Text provided

"""

Re: How does oak cluster work

2018-12-14 Thread ems eril
Hi Matt ,

  Yes your correct, the job is triggered by consumer listening to kafka
queue . But to you earlier statement that this is not a Oak issue I have to
disagree . In Mongo you can
control write concern and make replication synchronize but we cannot do
something similar in Oak .

Thanks

On Fri, Dec 14, 2018 at 3:25 PM Matt Ryan  wrote:

> Hi,
>
> I believe your concern is:  Content could be uploaded to the cluster via
> one Oak instance, and your job to process the content runs in a different
> Oak instance, and that there is a possibility that the job to process the
> content reads from a MongoDB node that has stale data, so the content is
> not available yet.
>
> If I've understood your concern correctly, you are correct that this is
> something you have to worry about, that there is a possibility that when
> the job runs it gets stale data because where it reads from has not been
> updated yet.  However, that's not something being caused by Oak; this would
> be something you'd have to deal with whether Oak was there or not, no
> matter what type of backing database cluster was being used.

"""

Study questions
[A] Return the passage of the Oak cluster thread from "On Fri, Dec" up to and including "not available yet.", copied verbatim.
[B] Return each line of the records containing the word "Proizvod", copied unchanged.
The text and the records are unrelated and should be treated as distinct material.

Available records

"""

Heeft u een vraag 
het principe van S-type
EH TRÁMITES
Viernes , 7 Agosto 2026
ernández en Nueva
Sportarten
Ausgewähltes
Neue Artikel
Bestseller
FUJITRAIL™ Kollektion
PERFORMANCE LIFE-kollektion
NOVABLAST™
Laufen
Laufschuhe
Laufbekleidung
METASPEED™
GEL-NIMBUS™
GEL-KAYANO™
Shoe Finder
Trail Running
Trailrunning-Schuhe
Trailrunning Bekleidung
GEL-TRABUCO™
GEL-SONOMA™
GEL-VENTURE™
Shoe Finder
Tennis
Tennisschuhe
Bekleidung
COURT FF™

"""
"""

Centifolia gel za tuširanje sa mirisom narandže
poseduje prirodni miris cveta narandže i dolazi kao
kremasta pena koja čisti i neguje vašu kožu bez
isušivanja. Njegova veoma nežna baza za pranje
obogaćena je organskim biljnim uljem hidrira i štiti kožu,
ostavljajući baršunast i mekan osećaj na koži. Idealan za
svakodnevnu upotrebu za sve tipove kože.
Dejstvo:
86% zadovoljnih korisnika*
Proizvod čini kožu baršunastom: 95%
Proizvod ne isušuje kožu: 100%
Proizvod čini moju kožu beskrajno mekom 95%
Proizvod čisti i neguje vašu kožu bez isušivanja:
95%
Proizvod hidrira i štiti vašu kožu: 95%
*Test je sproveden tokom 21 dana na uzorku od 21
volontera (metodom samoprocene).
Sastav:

"""

Task-by-task answers
[A]
On Fri, Dec 14, 2018 at 3:25 PM Matt Ryan  wrote:

> Hi,
>
> I believe your concern is:  Content could be uploaded to the cluster via
> one Oak instance, and your job to process the content runs in a different
> Oak instance, and that there is a possibility that the job to process the
> content reads from a MongoDB node that has stale data, so the content is
> not available yet.

[B]
Proizvod čini kožu baršunastom: 95%
Proizvod ne isušuje kožu: 100%
Proizvod čini moju kožu beskrajno mekom 95%
Proizvod čisti i neguje vašu kožu bez isušivanja:
Proizvod hidrira i štiti vašu kožu: 95%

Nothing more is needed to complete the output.